After widespread outcry, the State Board of Elections stepped in, reversing the local board's decision and allowing King to run for office using his school address. In a disappointing split decision, however, the state board also upheld Watauga County's decision to close the voting site at Appalachian State University.

It's no surprise that state and local officials are focusing on youth voters, who are perennial targets when politicians manipulate election rules for their own advantage. It's also no coincidence that black students are being specifically targeted, when North Carolina's African-American voter turnout exceeded the rate of whites last year, with 70.2 percent of black registered voters casting a ballot. The multifaceted plan here, from a statewide voter suppression law to the chilling actions of individual county election boards, is to make it harder for them to vote. It's an ugly and arrogant strategy that threatens to fundamentally change democracy in North Carolina. These politicians will not get away with it.

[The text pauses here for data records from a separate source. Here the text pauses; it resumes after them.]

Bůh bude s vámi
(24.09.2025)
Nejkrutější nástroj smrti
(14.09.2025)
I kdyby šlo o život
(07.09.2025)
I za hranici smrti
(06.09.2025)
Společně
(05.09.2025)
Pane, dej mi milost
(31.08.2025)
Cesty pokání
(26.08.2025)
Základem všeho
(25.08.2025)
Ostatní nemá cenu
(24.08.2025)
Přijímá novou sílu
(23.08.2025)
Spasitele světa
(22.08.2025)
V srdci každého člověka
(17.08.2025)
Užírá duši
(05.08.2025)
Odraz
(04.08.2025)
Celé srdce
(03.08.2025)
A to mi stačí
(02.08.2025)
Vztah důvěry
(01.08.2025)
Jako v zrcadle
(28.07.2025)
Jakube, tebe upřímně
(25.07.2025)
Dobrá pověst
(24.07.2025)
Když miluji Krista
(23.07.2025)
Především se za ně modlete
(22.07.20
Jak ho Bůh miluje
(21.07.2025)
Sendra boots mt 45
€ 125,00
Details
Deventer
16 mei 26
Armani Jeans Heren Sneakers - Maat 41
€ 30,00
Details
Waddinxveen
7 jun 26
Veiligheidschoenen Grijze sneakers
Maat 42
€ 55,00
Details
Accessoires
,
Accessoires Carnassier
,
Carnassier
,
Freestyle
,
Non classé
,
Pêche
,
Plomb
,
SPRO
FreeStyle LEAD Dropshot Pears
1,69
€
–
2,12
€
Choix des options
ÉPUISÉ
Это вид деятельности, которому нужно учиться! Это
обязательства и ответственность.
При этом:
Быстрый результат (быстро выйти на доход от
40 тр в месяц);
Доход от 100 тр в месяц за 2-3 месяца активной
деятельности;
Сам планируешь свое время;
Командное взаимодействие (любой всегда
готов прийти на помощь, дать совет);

Although the Supreme Court's decision in Shelby County v. Holder in June -- which essentially struck down the Voting Rights Act's Section 5 requirement for North Carolina, and other states with histories of discriminatory voting laws, to submit voting changes for federal review -- freed the state to unleash its undemocratic policies, the voting rights community is doubling down to fight back. Before the ink had even dried on North Carolina's new voting law, on the same day Advancement Project and other organizations filed suit against it.

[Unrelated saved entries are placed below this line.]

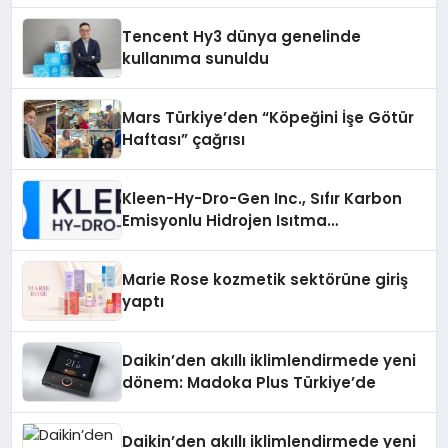
Tencent Hy3 dünya genelinde
kullanıma sunuldu
Mars Türkiye’den “Köpeğini İşe Götür
Haftası” çağrısı
Kleen-Hy-Dro-Gen Inc., Sıfır Karbon
Emisyonlu Hidrojen Isıtma
Teknolojisinde ISO ve TSSA
Düzenleyici Onaylarını Aldı
Marie Rose kozmetik sektörüne giriş
yaptı
Daikin’den akıllı iklimlendirmede yeni
dönem: Madoka Plus Türkiye’de
Daikin’den akıllı iklimlendirmede yeni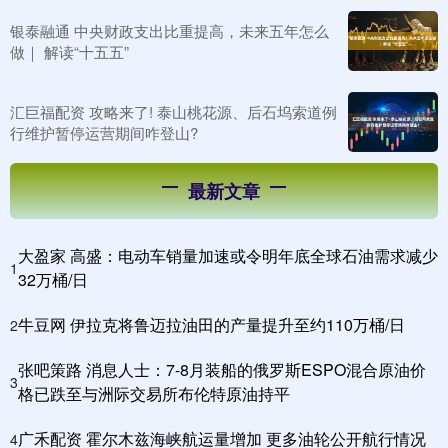
银泰融通 中央财政支出比重提高，未来五年怎么
做｜ 解读“十五五”
汇巨福配资 攻略来了! 泰山桃花源、后石坞索道例
行维护暂停运营期间咋登山?
最新文章
大盈家 高盛：电动车销量加速或令明年底全球石油需求减少
1
32万桶/日
牛豆网 伊拉克将鲁迈拉油田的产量提升至约110万桶/日
2
张吧策路 消息人士：7-8月装船的俄罗斯ESPO混合原油价
3
格已跌至与洲际交易所布伦特原油持平
广禾配资 霍尔木兹海峡航运量增加 更多油轮公开航行情况
4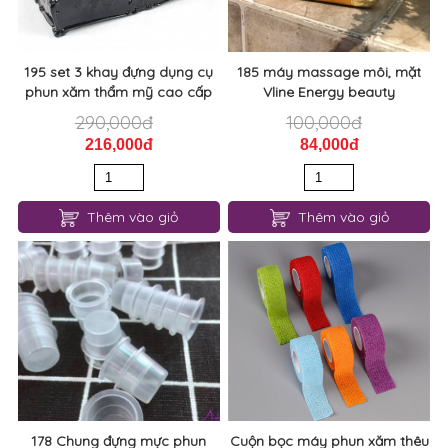
195 set 3 khay đựng dụng cụ
185 máy massage môi, mặt
phun xăm thẩm mỹ cao cấp
Vline Energy beauty
290,000đ
100,000đ
216,000đ
84,000đ
Thêm vào giỏ
Thêm vào giỏ
178 Chung đựng mực phun
Cuộn bọc máy phun xăm thêu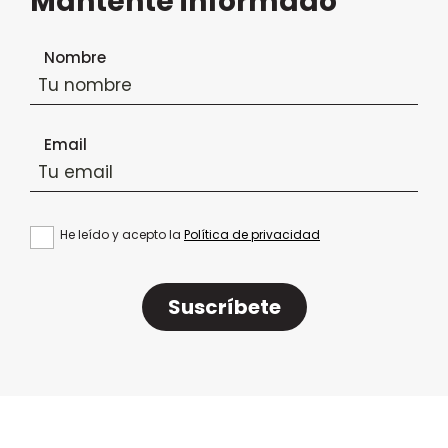
Mantente informado
Formulario de suscripción al boletín
Nombre
Email
He leído y acepto la
Política de privacidad
Suscríbete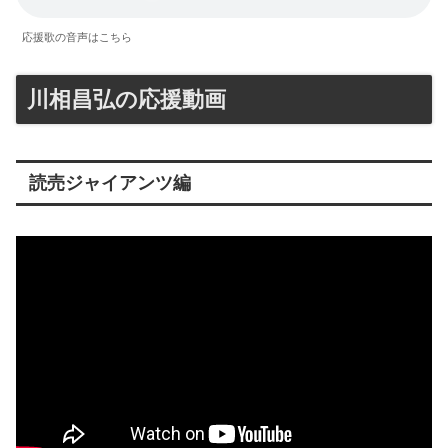
応援歌の音声はこちら
川相昌弘の応援動画
読売ジャイアンツ編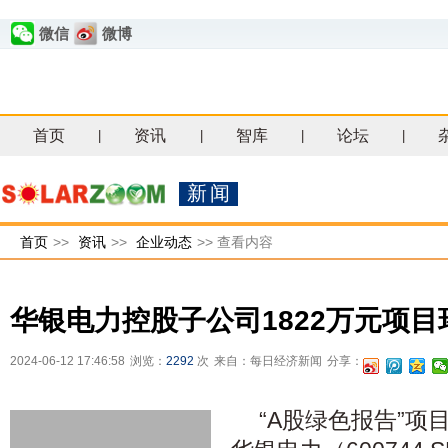
微信
微博
首页
资讯
智库
论坛
|
|
|
|
新闻
首页
>>
资讯
>>
企业动态
>>
查看内容
华银电力控股子公司1822万元项
2024-06-12 17:46:58
浏览：
2292
次
来自：每日经济新闻
分享：
“A股绿色报告”项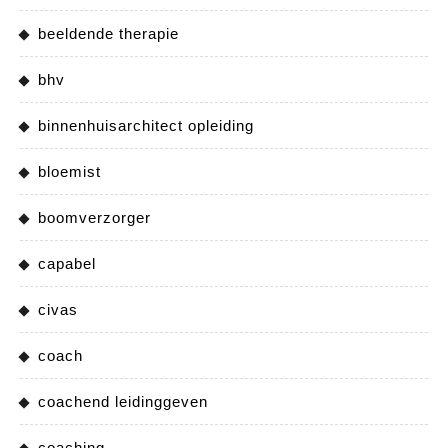
beeldende therapie
bhv
binnenhuisarchitect opleiding
bloemist
boomverzorger
capabel
civas
coach
coachend leidinggeven
coaching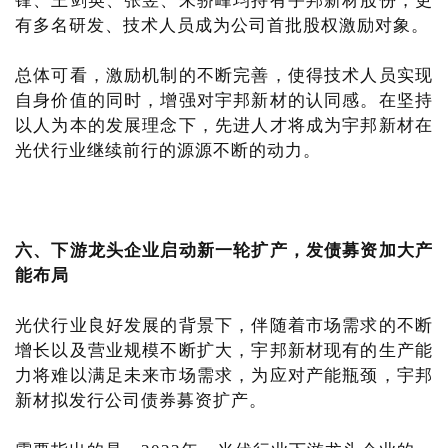
锋、王剑英、张昱、朱骄峰均持有宇邦新材股份，更
有多名研发、技术人员成为公司首批股权激励对象。
总体可看，激励机制的不断完善，使得技术人员实现
自身价值的同时，增强对宇邦新材的认同感。在坚持
以人为本的发展理念下，先进人才将成为宇邦新材在
光伏行业继续前行的源源不断的动力。
六、下游龙头企业启动新一轮扩产，发债募资加大产
能布局
光伏行业良好发展的背景下，伴随着市场需求的不断
增长以及营业规模不断扩大，宇邦新材现有的生产能
力将难以满足未来市场需求，为应对产能瓶颈，宇邦
新材拟发行公司债券募资扩产。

Elizabeth City's plan to challenge the residency of college students blatantly and illegally defies the 1979 Supreme Court ruling of Symm v. United States, which ruled that students have the constitutional right to register and vote where they go to school. The state elections board was right to stop it. And the thousands of North Carolina citizens who swarmed the statehouse for 13 weeks during the last legislative session, in "Moral Monday" demonstrations led by the North Carolina NAACP to protest these kinds of partisan attacks on voting, are still fired up. Last week thousands more showed up to 13 simultaneous rallies across the state, letting officials know in no uncertain terms that voting time is coming -- and they will be ready.

As the attacks on voting in North Carolina get more vicious, understand that the fight is far from over. Even with the loss of Section 5 of the Voting Rights Act, Advancement Project and our partners will continue swinging back with other tools to protect the right to vote. We will not rest until every effort to curb the fundamental right to have a voice in our democracy is defeated.